If the city or attorney has advised officials they can discuss the public’s business during casual conversations just so long as they are not voting, then the advice they have received is wrong. If aldermen or commissioners or school board members believe or have been led to believe that it is permissible for two of them to discuss the public business in private so long as there are not three or more present, once again, they are wrong.

If local leaders think they have found a way around the state’s Open Meetings Act by a non-elected person being a go-between, sharing information that leads to a decision, in essence serving as an intermediary, then they are wrong.

In fact, any attempt to circumvent the law is considered to be a violation of the law.

It is the policy of the state of Tennessee that local government must do its business, all of its business, in open public meetings. Period.

The law says, “The general assembly hereby declares it to be the policy of this state that the formation of public policy and decision is public business and shall not be conducted in secret” (T.C.A. 8-44-101).

A mayor, a city recorder, a secretary, a director of schools, a family member, a friend or even an enemy cannot legally carry information between elected members of the board of aldermen, county commission, or BOE as they prepare the annual budget or do any other piece of the public’s business for that matter.

Furthermore, not only is it illegal for any two members of the elected board to have private discussion regarding absolutely any piece of public  business, it is just as illegal for them to email, text, telephone or communicate in any way that is not before the public.

The public not only has a right to know what decisions officials reach, but has the right to know how they arrive at those decisions.

The law does say that a chance meeting between two elected officials is not in any way a violation of the Open Meetings Act, so long as they do not discuss official city business.

If two aldermen, for example, see each other, go to church together, eat in the same restaurant, etc. they do not have to avoid one another, they just have to avoid talking about city business. The same thing applies to members of the board of education or any elected body.

However, regarding such chance meetings, the law also clearly states, “No such chance meetings, informal assemblages, or electronic communication shall be used to decide or deliberate public business in circumvention of the spirit or requirements of this part” (T.C.A. 8-44-102 (E) (2).

The state’s counsel for Open Records in the Tennessee Comptroller’s Office has been clear that the ordinary definition of “deliberation,” applies and simply refers to any discussions of the public’s business.
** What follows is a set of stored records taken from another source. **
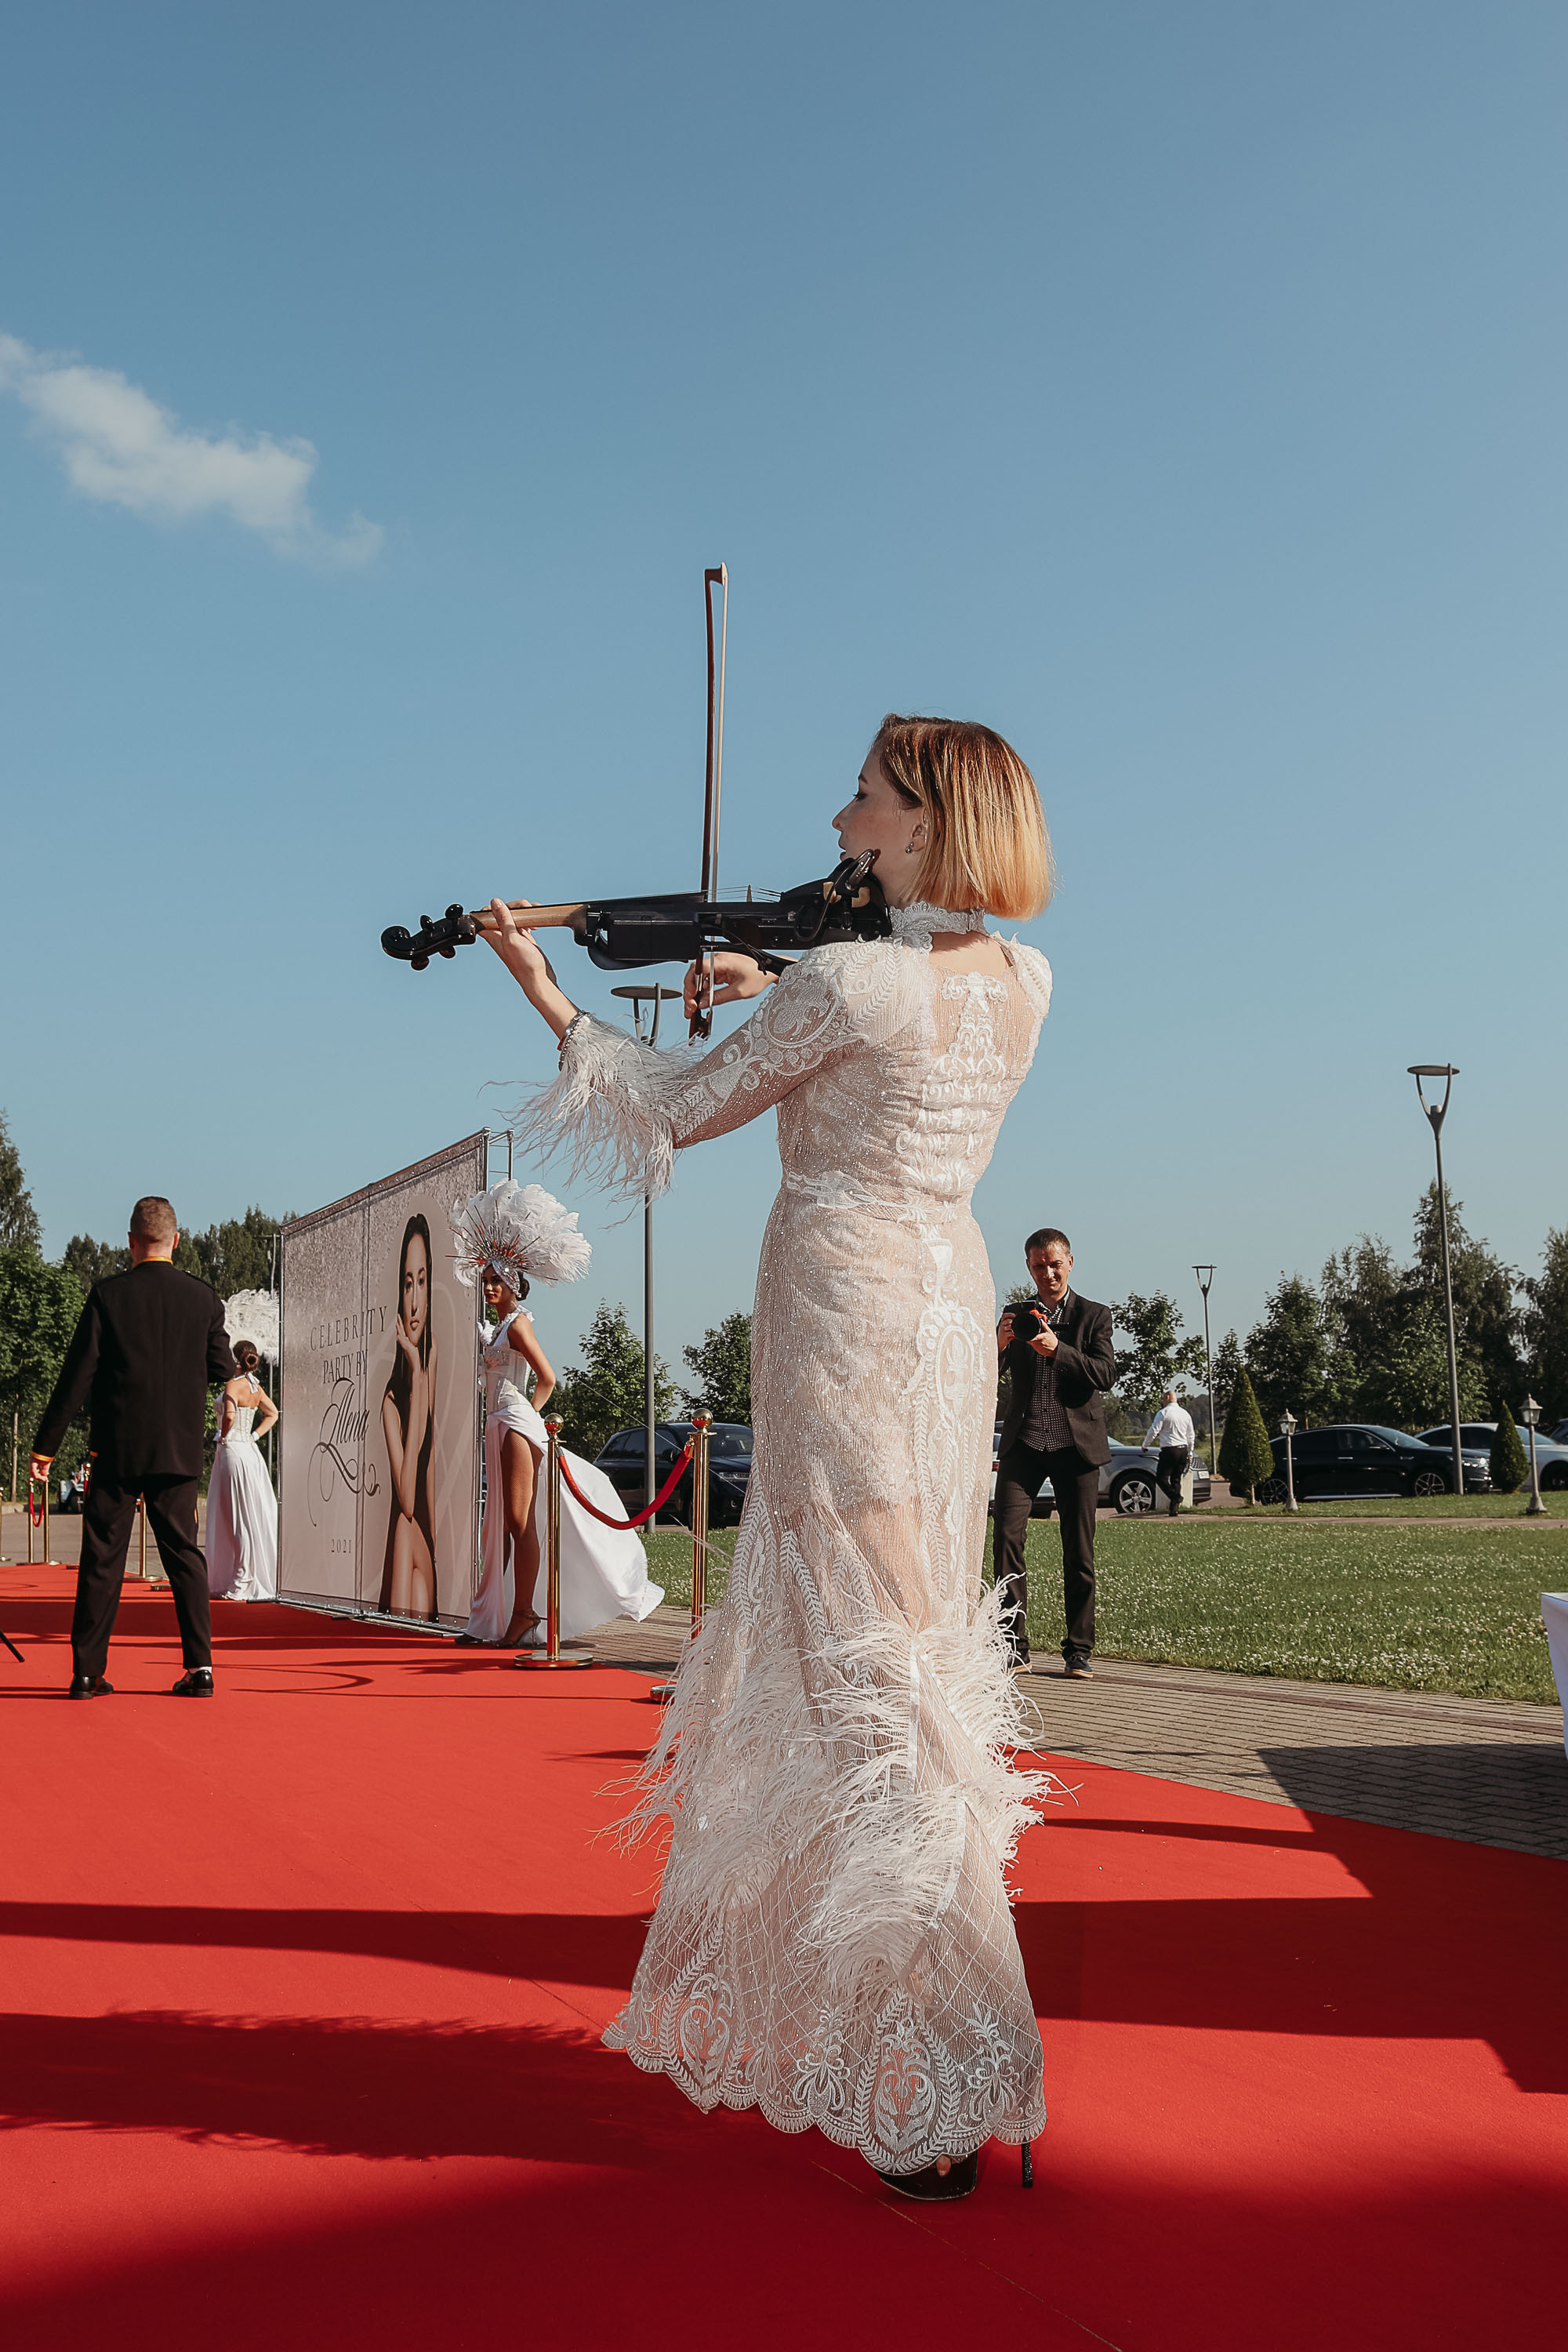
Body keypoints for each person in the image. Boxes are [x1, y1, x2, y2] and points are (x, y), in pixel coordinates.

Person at [488, 713, 1056, 2202]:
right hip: (943, 1303)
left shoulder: (853, 981)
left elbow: (676, 1115)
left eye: (867, 793)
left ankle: (946, 2055)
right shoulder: (1021, 979)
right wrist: (775, 982)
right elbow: (880, 1020)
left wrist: (548, 990)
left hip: (844, 1304)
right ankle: (927, 2037)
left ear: (924, 824)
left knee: (864, 1666)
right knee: (910, 1642)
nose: (841, 808)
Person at [31, 1195, 237, 1698]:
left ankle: (87, 1673)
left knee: (102, 1557)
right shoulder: (204, 1300)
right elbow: (222, 1368)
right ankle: (201, 1668)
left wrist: (45, 1449)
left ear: (130, 1242)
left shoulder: (108, 1295)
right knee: (185, 1555)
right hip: (177, 1451)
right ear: (177, 1240)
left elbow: (76, 1377)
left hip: (117, 1450)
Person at [448, 1178, 663, 1647]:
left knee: (518, 1521)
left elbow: (547, 1377)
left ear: (512, 1284)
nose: (488, 1287)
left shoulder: (519, 1324)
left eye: (495, 1281)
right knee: (501, 1523)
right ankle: (497, 1614)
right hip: (499, 1423)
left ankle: (522, 1613)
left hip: (512, 1423)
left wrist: (528, 1414)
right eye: (485, 1280)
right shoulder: (498, 1326)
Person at [993, 1229, 1116, 1680]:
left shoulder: (1094, 1316)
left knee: (1078, 1550)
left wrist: (1058, 1350)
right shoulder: (1015, 1314)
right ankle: (1012, 1647)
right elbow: (982, 1376)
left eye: (1055, 1264)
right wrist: (1000, 1345)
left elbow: (1105, 1374)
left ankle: (1078, 1650)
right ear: (1029, 1268)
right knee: (1006, 1540)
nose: (1048, 1273)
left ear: (1070, 1262)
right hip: (1024, 1446)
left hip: (1074, 1449)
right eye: (1039, 1266)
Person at [379, 1213, 439, 1617]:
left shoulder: (433, 1359)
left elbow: (416, 1510)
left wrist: (420, 1373)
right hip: (407, 1543)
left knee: (405, 1527)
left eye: (421, 1281)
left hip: (427, 1549)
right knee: (402, 1523)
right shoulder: (389, 1399)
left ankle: (392, 1634)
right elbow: (407, 1497)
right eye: (406, 1284)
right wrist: (414, 1380)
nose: (414, 1301)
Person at [206, 1339, 280, 1599]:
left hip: (232, 1450)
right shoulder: (256, 1388)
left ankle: (242, 1577)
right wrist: (255, 1437)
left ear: (236, 1359)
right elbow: (273, 1413)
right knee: (248, 1513)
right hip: (249, 1451)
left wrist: (223, 1435)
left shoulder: (232, 1385)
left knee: (235, 1515)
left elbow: (228, 1416)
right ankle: (244, 1573)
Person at [1145, 1385, 1197, 1517]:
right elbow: (1191, 1436)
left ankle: (1175, 1496)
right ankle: (1174, 1510)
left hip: (1170, 1450)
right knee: (1176, 1479)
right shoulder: (1185, 1414)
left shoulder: (1163, 1413)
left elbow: (1154, 1430)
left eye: (1163, 1399)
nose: (1162, 1402)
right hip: (1183, 1450)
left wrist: (1145, 1445)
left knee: (1161, 1478)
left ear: (1168, 1398)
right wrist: (1190, 1452)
Is it really possible to vote unanimously on monthly business over and over again with virtually no discussion without having had some prior communications?

When these types of things go on regularly, it time one would hope at least one alderman, commissioner or BOE member would break ranks and do the right thing and demand that all deliberations of the public’s business take place only in open public meetings.

After all, every single piece of business being discussed is the public’s business.

Every single dime being spent is the public’s dime.

Once it is demonstrated that any piece of the public’s business has been deliberated in private, including budget discussions, prior to public hearings or prior to taking a vote, the law says, “Any action taken at a meeting in violation of this part shall be void and of no effect” (T.C.A. 8-44-105).